A close-up of an old painting, showing an older bearded man sitting at a table with younger boy pupils sitting around him. They are listening as he talks.
The Philosopher and his Pupils
Brodie Castle’s Van der Vliet painting is part of the Beyond Caravaggio exhibition at the National Galleries of Scotland.

The Beyond Caravaggio exhibition is a great opportunity to see this painting alongside others by Caravaggio – the bad boy of 17th-century Italian art – and his followers.
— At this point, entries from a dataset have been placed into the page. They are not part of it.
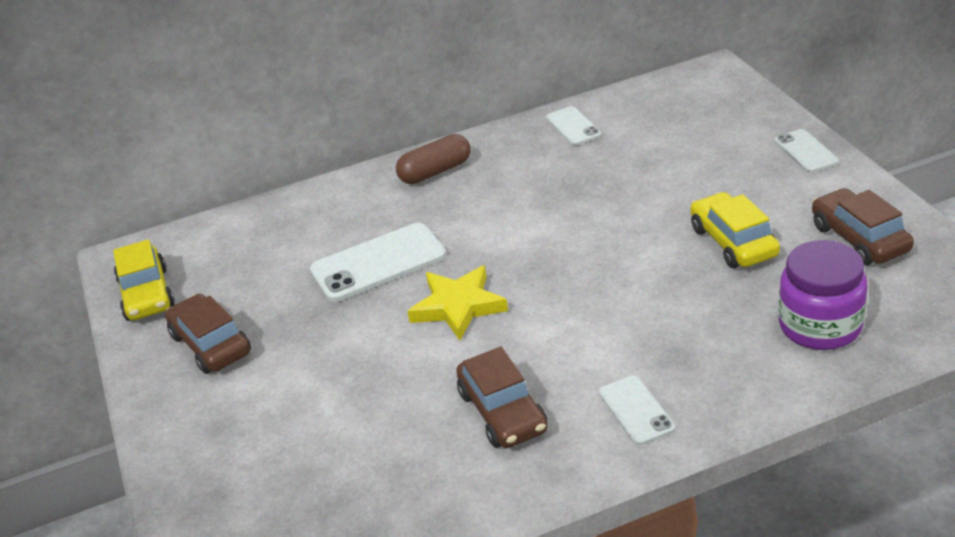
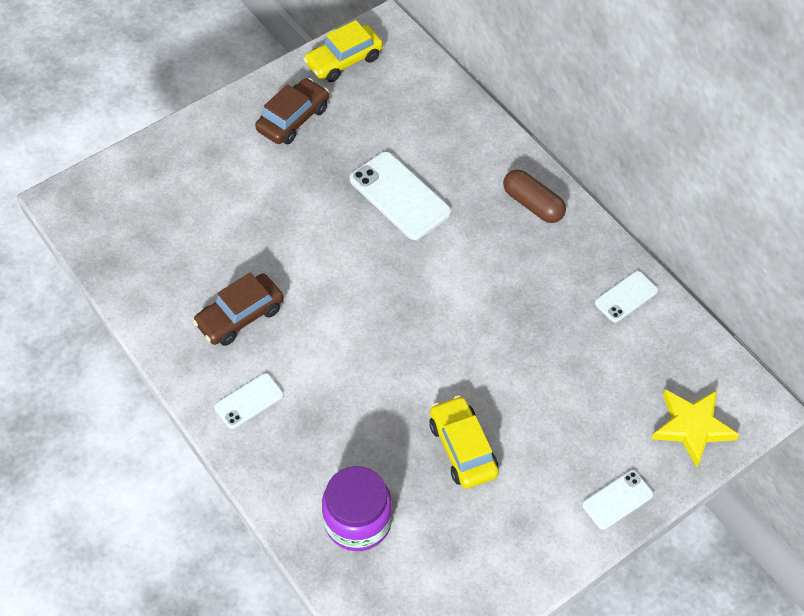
camera: 70 degrees right, 20 degrees up
(458, 306) = (353, 262): yellow star -> yellow star (692, 427)
(733, 242) = (462, 448): yellow car -> yellow car turned 75 degrees counterclockwise
(859, 238) = (482, 549): brown car -> none

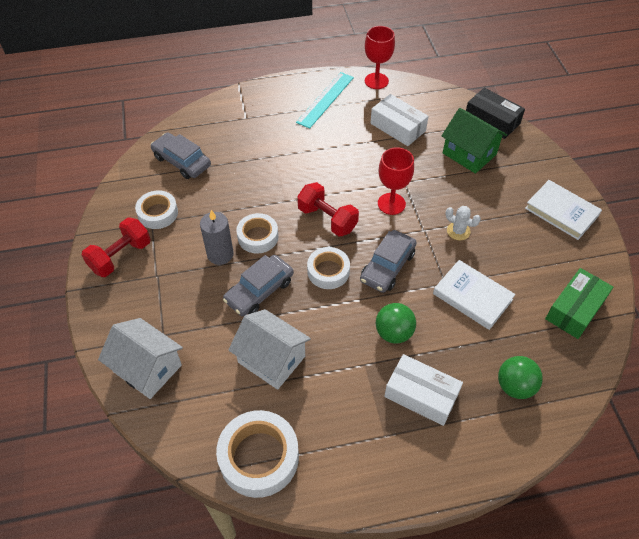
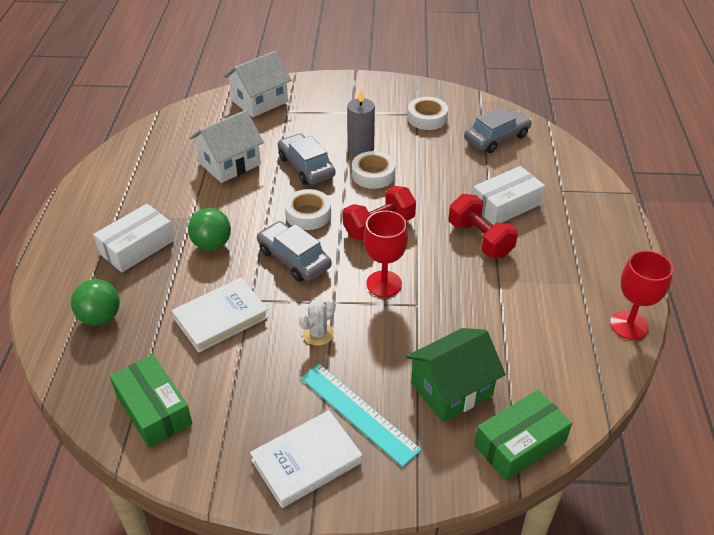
camera: 105 degrees right, 10 degrees down
(120, 256) = (381, 95): red dumbbell -> red dumbbell (480, 239)
(259, 457) = (148, 145): white tape -> none
(325, 99) = (590, 264): turquoise ruler -> turquoise ruler (358, 413)
(398, 127) = (522, 324): white box -> white box (505, 205)
(492, 120) = (520, 443): black box -> green box

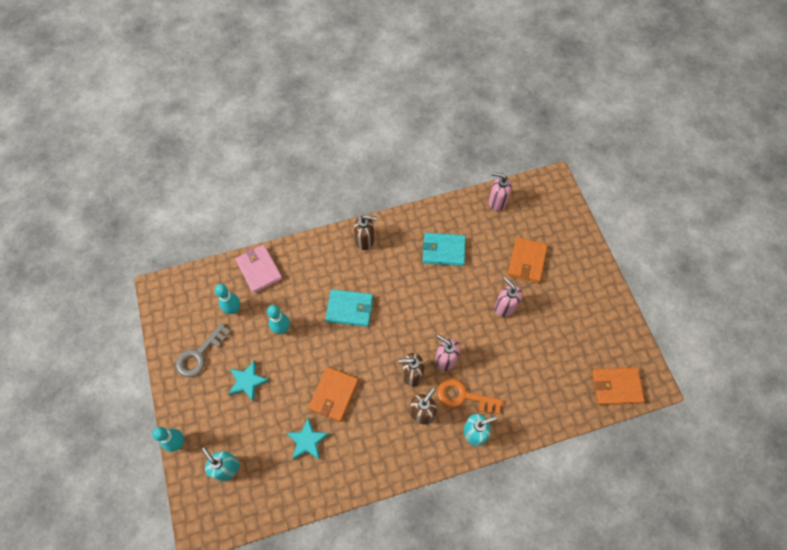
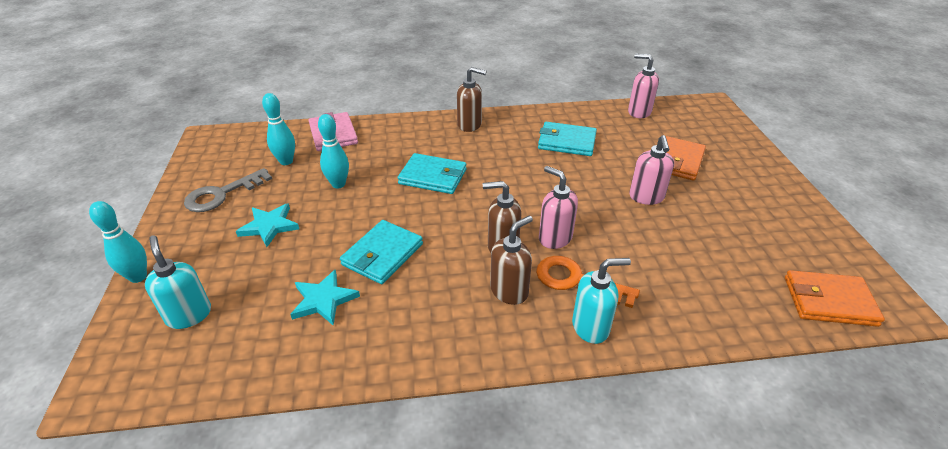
camera: 10 degrees right, 25 degrees down
(334, 395) = (382, 254): orange wallet -> turquoise wallet
(505, 307) = (646, 197): pink soap dispenser -> pink soap dispenser turned 150 degrees counterclockwise

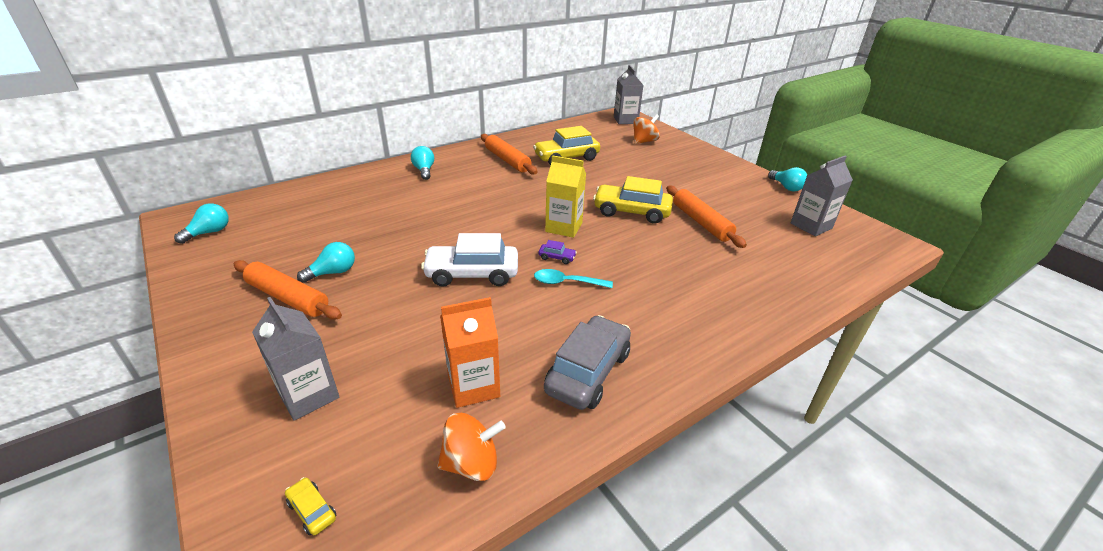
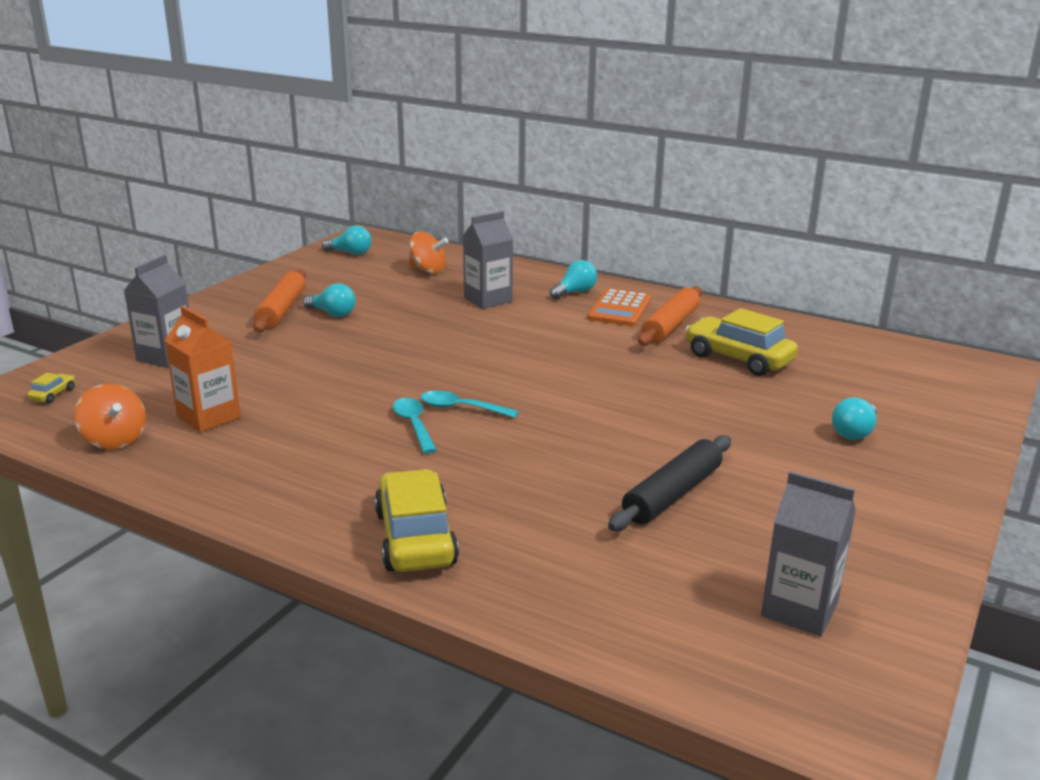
camera: 65 degrees right, 10 degrees down
(467, 166) = (620, 309): none -> orange calculator
(472, 274) = (384, 372): white car -> none
(557, 257) = (461, 408): purple car -> turquoise spoon
(564, 227) = (537, 398): yellow carton -> none
(588, 372) = (260, 469): grey car -> none
(625, 120) = (966, 373): grey carton -> grey carton (488, 300)
(631, 212) = (635, 434): yellow car -> yellow car (415, 538)
(644, 141) = (903, 403): orange spinning top -> orange spinning top (428, 270)
(701, 222) = (672, 494): orange rolling pin -> black rolling pin
(786, 187) = (936, 570): turquoise light bulb -> turquoise light bulb (854, 432)

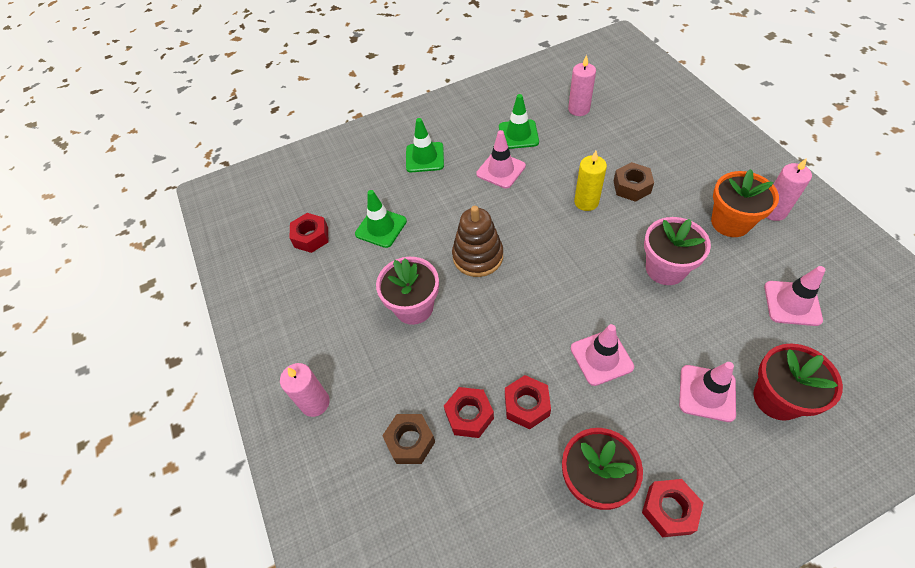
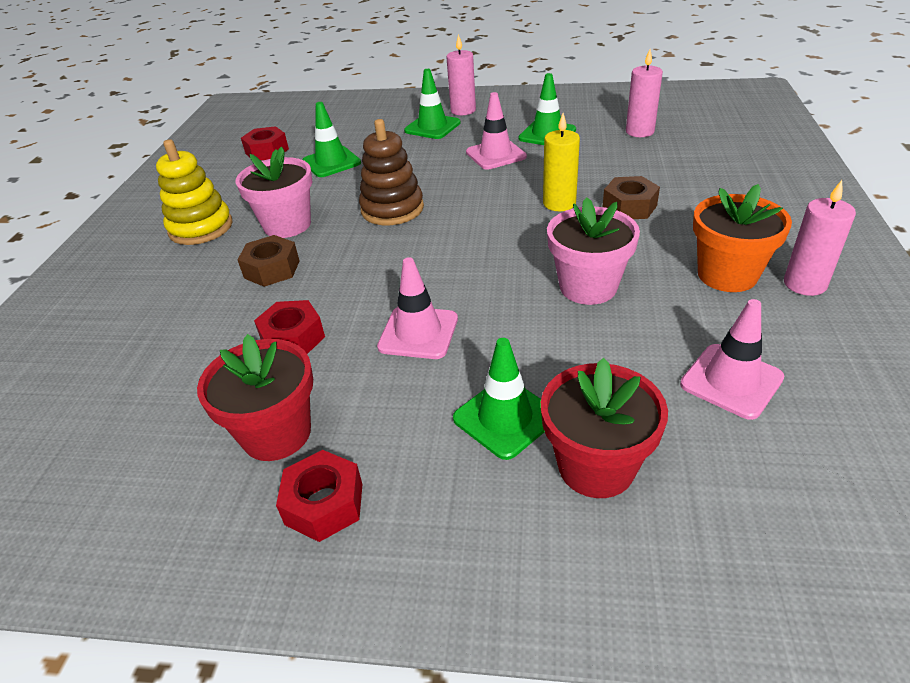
camera: 30 degrees right, 15 degrees down
(315, 403) = (124, 258): pink candle -> pink candle (463, 110)
(345, 342) = (201, 228): none -> yellow stacking toy
(410, 441) = (157, 318): brown nut -> brown nut (272, 269)
(469, 415) = (231, 322): red nut -> none
(707, 393) = (505, 418): pink traffic cone -> green traffic cone

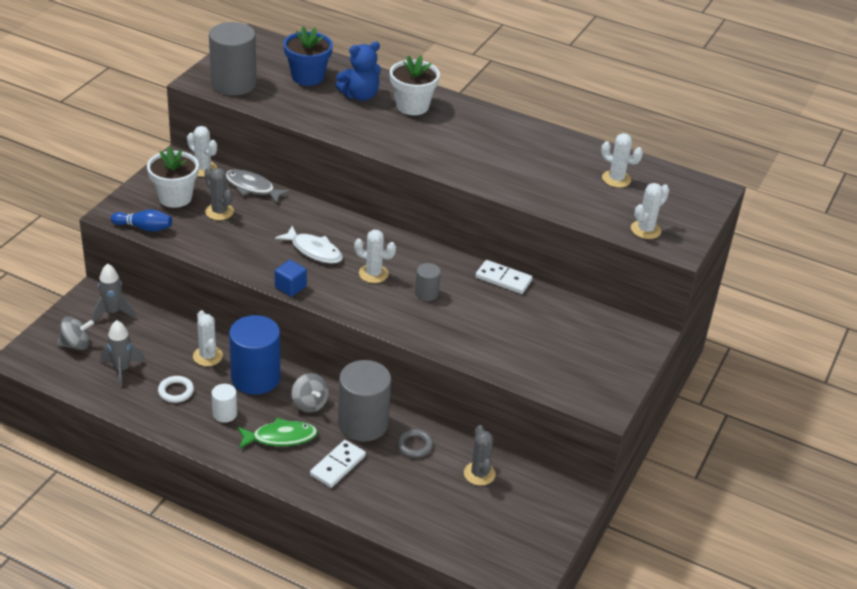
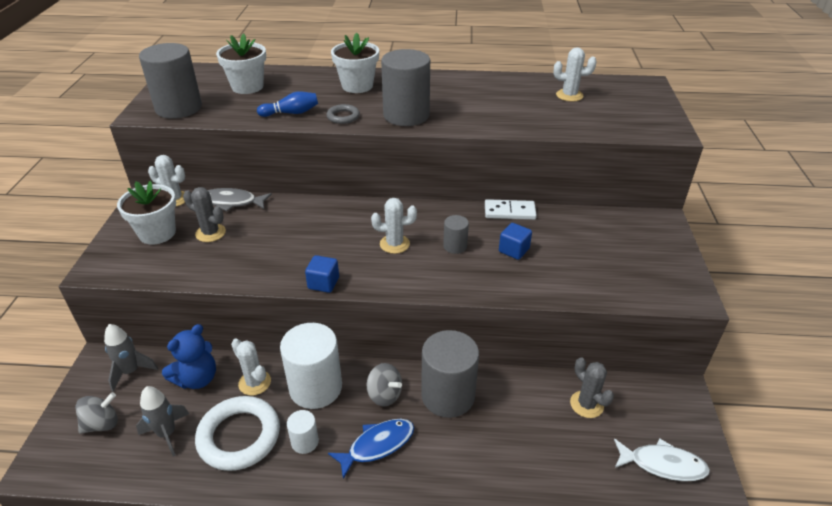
camera: 20 degrees left, 0 degrees up
(144, 228) = (137, 273): blue bowling pin -> blue bowling pin (291, 113)
(176, 391) = (239, 436): white ring -> white ring, size x2.04
(255, 378) = (315, 387): blue cylinder -> white cylinder
(280, 437) = (377, 445): green fish -> blue fish
(307, 77) = (247, 87): blue flower pot -> white flower pot
(314, 250) = (325, 240): white fish -> white fish (662, 464)
(337, 465) = (453, 454): white domino -> none
(360, 95) = (305, 89): blue teddy bear -> blue teddy bear (197, 378)
(414, 445) = (509, 399): grey ring -> grey ring (343, 117)
(435, 153) = (406, 115): none -> grey cylinder
(478, 315) = (514, 250): none -> blue cube
(645, 230) = (631, 125): white cactus -> none

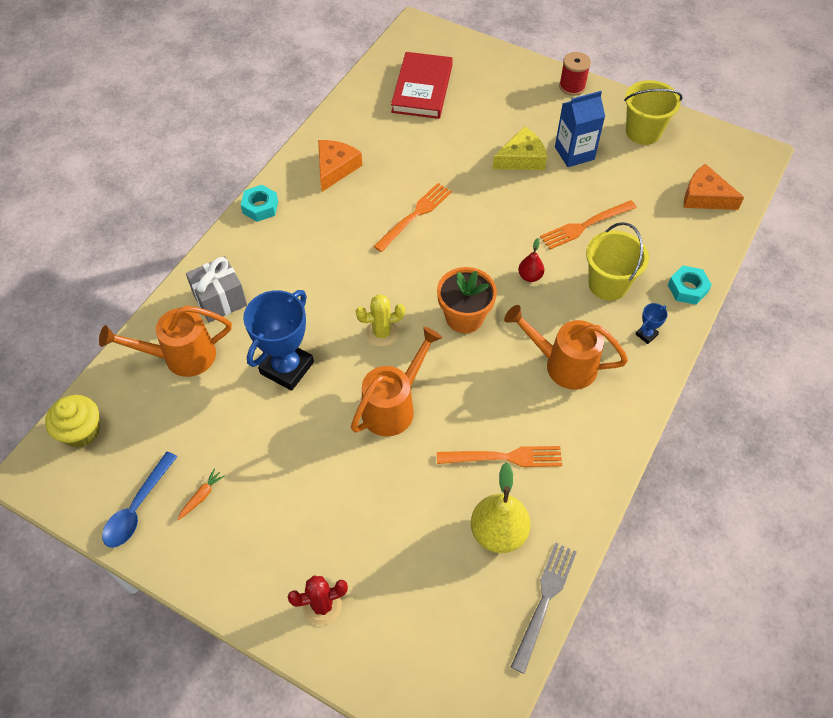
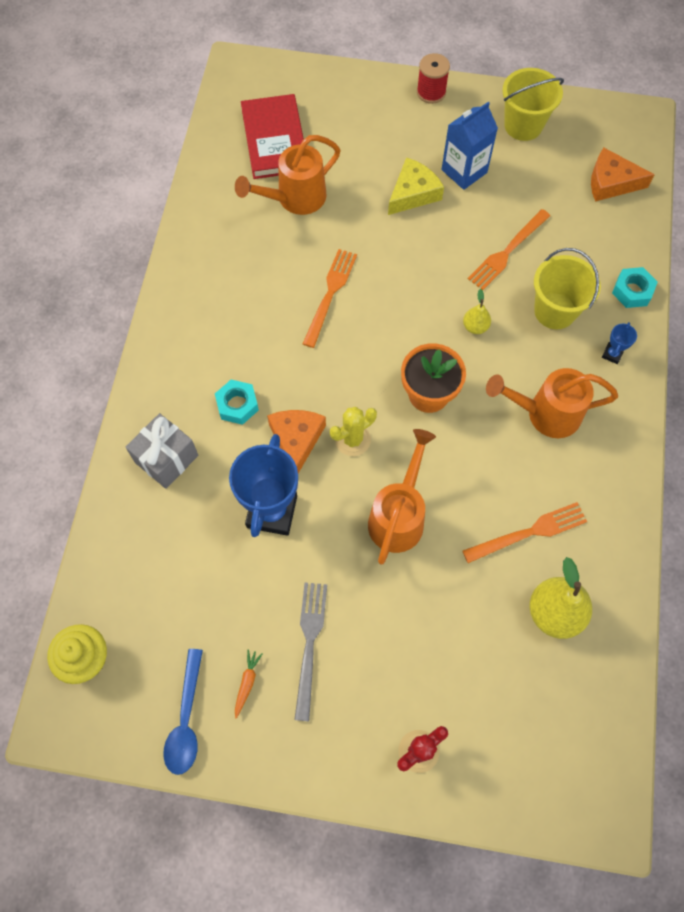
camera: 20 degrees left, 10 degrees up
(181, 357) = (154, 537): orange watering can -> orange watering can (295, 198)
(260, 207) = (160, 336): turquoise nut -> turquoise nut (237, 405)
(335, 168) = (222, 264): orange cheese -> orange cheese (296, 440)
(530, 276) = (475, 327): red pear -> yellow pear
(544, 601) = (624, 665): grey fork -> grey fork (309, 643)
The Philosopher and his Pupils normally hangs on the first-floor landing in Brodie Castle, making quite an impact as visitors come down the staircase. When the Trust began caring for the castle in 1980, the painting was sent away for cleaning and restoration, where its significance was revealed. The name of the artist was uncovered as Willem van der Vliet (c1584–1642) – he was a Dutch Golden Age painter and a contemporary of Caravaggio and Rembrandt.

We have around 300 paintings at Brodie, but very few records of how they came into the family collection. At the moment, curators believe that the Dutch art may have been collected by William, 22nd Brodie of Brodie (1799–1873). William is known to have travelled on the Continent at a time when Dutch art was popular in Scotland. We hope that further evidence will turn up in the archives with more detail than the rather sketchy known account of his travels, which states merely ‘I bought a painting’!

Beyond Caravaggio, which runs from 17 June to 24 September 2017 at the National Galleries of Scotland, is the first major exhibition in Britain to explore the work of Caravaggio through the prism of his influence on his contemporaries and followers.